1.      Ejaan Van Ophuijsen
Ditetapkan tahun 1901, berdasarkan peraturan ejaan bahasa Melayu dengan huruf latin. Perubahan ejaan dilakukan berdasarkan rancangan Charles Adrian Van Ophuijsen dengan bantuan Tengku Nawawi, gelar Soetan Ma’moer dan Mohammad Taib Soetan Ibrahim. Usaha kea rah penyempurnaan juga dilakukan berkali-kali. Selama Kongres Bahasa Indonesia pertama di Solo (1938), disarankan agar ejaan bahasa Indonesia lebih diinternasionalkan.

2.      Ejaan Republik /Ejaan Suwandi  
Ejaan ini ditetapkan tahun 1947 dengan Surat Keputusan Menteri Pengajaran, Pendidikan, dan Kebudayaan tanggal 19 Maret 1947, No. 264/Bhg A. Suwandi sewaktu itu menjabat Menteri PP&K, perubahan ejaan dilakukan berdasarkan Ejaan Van Ophuysen dan dimaksudkan untuk menyederhanakan ejaan yang telah berlaku.

3.      Ejaan Pembaharuan
Tahun 1954 diselenggarakan Kongres Bahasa Indonesia ke-2 di Medan, atas prakarsa Menteri Mohammad Yamin. Kongres tersebut memutuskan agar ada badan yang menyusun peraturan ejaan yang praktis bagi bahasa Indonesia. Dengan Surat Keputusan tanggal 19 Juli 1956 No.44876/S Menteri PP&K membentuk sebuah panitia (Priyono-Katoppo, Ketua) yang berhasil merumuskan patokan-patokan baru tahun 1957 setelah bekerja selama setahun.

4.      Ejaan Melindo (Melayu-Indonesia)
Tahun 1959 berlangsung suatu perjanjian persahabatan antara Republik Indonesia dengan persekutuan Tanah Melayu.
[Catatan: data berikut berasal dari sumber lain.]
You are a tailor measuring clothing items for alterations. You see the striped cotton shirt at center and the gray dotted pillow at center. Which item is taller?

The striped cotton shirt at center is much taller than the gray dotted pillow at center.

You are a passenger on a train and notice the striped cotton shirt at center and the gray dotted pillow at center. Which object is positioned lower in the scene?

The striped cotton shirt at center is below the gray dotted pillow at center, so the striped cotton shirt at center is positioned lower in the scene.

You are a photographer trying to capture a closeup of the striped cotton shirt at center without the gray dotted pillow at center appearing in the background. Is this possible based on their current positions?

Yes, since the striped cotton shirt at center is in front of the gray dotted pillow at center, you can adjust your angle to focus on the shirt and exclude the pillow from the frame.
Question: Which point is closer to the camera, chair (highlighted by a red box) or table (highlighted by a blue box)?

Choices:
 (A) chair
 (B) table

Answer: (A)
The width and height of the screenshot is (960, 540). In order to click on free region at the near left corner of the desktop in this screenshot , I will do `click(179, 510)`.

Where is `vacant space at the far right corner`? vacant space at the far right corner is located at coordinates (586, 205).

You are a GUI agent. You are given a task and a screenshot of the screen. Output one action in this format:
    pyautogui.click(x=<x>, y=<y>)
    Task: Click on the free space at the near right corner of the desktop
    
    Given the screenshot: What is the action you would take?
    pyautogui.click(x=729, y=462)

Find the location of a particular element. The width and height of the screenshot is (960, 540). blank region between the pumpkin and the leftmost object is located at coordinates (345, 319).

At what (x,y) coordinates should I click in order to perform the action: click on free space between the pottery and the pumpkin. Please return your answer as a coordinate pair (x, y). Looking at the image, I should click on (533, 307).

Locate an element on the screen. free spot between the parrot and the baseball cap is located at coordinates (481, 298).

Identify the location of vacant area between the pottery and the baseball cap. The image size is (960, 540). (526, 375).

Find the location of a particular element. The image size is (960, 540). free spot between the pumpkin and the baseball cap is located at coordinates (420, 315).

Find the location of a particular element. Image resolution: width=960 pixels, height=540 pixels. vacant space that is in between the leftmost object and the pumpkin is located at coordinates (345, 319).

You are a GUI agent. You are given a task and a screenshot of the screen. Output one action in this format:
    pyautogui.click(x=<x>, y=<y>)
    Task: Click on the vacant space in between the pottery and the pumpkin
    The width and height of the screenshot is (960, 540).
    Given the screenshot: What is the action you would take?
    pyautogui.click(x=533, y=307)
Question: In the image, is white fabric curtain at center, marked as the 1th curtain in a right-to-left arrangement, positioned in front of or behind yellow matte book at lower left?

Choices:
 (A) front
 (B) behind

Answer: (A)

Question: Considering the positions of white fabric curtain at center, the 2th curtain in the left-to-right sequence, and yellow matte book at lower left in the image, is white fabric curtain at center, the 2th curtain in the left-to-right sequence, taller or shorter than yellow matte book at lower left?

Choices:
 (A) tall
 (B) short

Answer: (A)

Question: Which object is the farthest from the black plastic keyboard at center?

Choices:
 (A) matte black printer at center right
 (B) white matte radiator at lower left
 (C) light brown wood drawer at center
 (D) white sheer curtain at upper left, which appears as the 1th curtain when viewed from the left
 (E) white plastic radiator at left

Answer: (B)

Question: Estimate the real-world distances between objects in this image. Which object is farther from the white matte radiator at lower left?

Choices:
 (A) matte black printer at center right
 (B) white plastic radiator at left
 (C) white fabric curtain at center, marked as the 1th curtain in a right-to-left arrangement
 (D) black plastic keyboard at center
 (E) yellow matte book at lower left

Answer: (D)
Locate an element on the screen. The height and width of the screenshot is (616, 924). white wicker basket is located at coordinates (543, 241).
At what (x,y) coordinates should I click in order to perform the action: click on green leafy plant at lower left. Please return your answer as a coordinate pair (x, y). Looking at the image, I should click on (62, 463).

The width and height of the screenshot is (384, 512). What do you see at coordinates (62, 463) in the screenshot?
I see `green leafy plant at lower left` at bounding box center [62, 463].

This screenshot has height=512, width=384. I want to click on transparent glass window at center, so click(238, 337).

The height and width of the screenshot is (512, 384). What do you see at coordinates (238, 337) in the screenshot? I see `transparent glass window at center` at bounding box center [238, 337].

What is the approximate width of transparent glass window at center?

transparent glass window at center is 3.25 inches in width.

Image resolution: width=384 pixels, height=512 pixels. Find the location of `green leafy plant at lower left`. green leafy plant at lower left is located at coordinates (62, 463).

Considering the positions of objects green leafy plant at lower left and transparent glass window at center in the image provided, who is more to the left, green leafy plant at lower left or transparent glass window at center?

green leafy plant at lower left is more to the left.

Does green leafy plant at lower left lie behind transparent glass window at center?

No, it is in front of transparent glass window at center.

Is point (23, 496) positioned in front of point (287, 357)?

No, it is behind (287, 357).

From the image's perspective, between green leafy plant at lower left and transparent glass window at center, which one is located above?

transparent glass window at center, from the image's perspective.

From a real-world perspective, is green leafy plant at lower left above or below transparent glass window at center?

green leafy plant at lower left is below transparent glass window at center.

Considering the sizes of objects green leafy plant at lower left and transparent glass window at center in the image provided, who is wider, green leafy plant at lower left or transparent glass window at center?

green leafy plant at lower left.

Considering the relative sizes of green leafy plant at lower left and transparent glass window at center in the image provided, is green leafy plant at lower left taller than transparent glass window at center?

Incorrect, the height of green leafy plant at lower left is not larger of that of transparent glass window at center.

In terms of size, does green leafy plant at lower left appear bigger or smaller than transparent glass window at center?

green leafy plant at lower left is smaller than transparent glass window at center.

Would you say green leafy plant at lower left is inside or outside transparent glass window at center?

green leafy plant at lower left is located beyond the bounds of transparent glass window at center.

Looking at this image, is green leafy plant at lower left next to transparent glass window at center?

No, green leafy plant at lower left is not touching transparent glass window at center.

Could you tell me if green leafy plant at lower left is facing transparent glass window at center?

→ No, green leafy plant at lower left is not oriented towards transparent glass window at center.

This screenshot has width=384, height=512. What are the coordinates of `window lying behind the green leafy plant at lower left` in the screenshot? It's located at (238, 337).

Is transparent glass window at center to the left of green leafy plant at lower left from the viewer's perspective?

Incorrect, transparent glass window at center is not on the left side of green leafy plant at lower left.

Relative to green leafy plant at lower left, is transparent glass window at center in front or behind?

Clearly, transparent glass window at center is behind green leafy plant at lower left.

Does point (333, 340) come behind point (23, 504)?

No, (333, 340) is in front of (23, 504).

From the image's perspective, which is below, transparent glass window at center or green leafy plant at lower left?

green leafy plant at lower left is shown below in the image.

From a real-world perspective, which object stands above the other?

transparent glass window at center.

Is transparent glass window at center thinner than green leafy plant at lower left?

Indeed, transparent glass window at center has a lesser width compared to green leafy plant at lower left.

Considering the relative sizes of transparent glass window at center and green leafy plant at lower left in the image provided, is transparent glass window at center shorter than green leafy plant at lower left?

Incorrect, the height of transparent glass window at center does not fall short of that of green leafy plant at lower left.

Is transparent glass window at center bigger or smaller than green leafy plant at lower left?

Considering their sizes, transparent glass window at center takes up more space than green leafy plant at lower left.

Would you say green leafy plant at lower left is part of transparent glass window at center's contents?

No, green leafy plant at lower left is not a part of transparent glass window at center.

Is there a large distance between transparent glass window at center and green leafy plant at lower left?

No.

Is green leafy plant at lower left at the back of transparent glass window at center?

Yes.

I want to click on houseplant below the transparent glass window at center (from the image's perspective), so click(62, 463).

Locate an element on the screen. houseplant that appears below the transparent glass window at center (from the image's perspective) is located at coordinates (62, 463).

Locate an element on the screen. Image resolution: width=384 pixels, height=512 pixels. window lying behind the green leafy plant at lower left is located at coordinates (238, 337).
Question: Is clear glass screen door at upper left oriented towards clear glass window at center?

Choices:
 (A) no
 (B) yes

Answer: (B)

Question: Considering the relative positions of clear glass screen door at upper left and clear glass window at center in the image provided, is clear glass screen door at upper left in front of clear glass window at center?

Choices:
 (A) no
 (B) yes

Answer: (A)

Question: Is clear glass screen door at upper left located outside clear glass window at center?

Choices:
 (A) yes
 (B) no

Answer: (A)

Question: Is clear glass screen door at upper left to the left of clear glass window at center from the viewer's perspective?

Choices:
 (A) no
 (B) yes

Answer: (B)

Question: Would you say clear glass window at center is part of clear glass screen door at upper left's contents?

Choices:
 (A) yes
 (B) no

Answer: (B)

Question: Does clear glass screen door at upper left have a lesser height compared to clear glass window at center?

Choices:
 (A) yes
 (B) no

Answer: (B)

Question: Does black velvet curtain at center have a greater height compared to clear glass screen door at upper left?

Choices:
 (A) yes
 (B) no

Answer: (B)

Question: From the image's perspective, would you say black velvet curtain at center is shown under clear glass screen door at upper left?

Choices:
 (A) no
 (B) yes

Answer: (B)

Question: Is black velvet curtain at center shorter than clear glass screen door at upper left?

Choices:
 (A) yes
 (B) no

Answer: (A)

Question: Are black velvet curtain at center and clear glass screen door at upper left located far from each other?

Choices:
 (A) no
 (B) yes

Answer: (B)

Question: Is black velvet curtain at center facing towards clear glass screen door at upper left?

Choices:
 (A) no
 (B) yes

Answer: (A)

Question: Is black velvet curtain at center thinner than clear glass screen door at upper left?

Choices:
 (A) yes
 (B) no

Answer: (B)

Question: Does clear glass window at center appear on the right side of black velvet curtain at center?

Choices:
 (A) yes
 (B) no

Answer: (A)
Perjanjian tersebut antara lain berupa, usaha memersamakan ejaan bahasa kedua negara. Akhir tahun 1959, sidang perutusan Indonesia dan Melayu menghasilkan konsep ejaan bersama. Hasil sidang itu diumumkan pada tahun 1961 dan diterbitkan oleh Departemen P&K, menurut rencana akan diresmikan pada bulan Januari 1962. Karena adanya konfrontasi politik dengan Malaysia, ejaan ini tidak sempat menjadi kenyataan.

5.      Ejaan Lembaga Bahasa dan Kesusastraan
Ejaan ini disusun oleh Panitia Ejaan Bahasa Indonesia Departemen P&K pada tanggal 19 September 1967. Panitia ini dibentuk oleh Kepala Lembaga Bahasa dan Kesusastraan. Namun, ejaan ini tidak sempat diresmikan karena banyak menimbulkan reaksi dari pemakai, antara lain karena meniru ejaan Malaysia dan keperluan mengganti ejaan belum benar-benar mendesak.

6.      Ejaan Bahasa Indonesia Yang Disempurnakan (EYD)
Pada tanggal 23 Mei 1972, sebuah pernyataan bersama ditandatangani oleh Menteri Pelajaran Malaysia Tun Hussein Onn dan Menteri Pendidikan dan Kebudayaan Indonesia, Mashuri. Pernyataan bersama tersebut mengandung persetujuan untuk melaksanakan asas yang telah disepakati oleh para ahli dari kedua negara tentang Ejaan Baru dan Ejaan Yang Disempurnakan. Pada tanggal 16 Agustus 1972 berdasarkan Keputusan Presiden Nomor 57 Tahun 1972 diresmikan aturan ejaan yang baru dengan nama Ejaan Yang Disempurnakan.
a.    Revisi 1988
Pada tahun 1987, Menteri Pendidikan dan Kebudayaan mengeluarkan Keputusan Menteri Pendidikan dan Kebudayaan Nomor 0543a/U/1987 tentang Penyempurnaan "Pedoman Umum Ejaan Bahasa Indonesia yang Disempurnakan". Keputusan menteri ini menyempurnakan EYD edisi 1975.[6]
b. Revisi 2009
Pada tahun 2009, Menteri Pendidikan Nasional mengeluarkan Peraturan Menteri Pendidikan Nasional Nomor 46 Tahun 2009 tentang Pedoman Umum Ejaan Bahasa Indonesia yang Disempurnakan. Dengan dikeluarkannya peraturan menteri ini, maka EYD edisi 1987 diganti dan dinyatakan tidak berlaku lagi.[7]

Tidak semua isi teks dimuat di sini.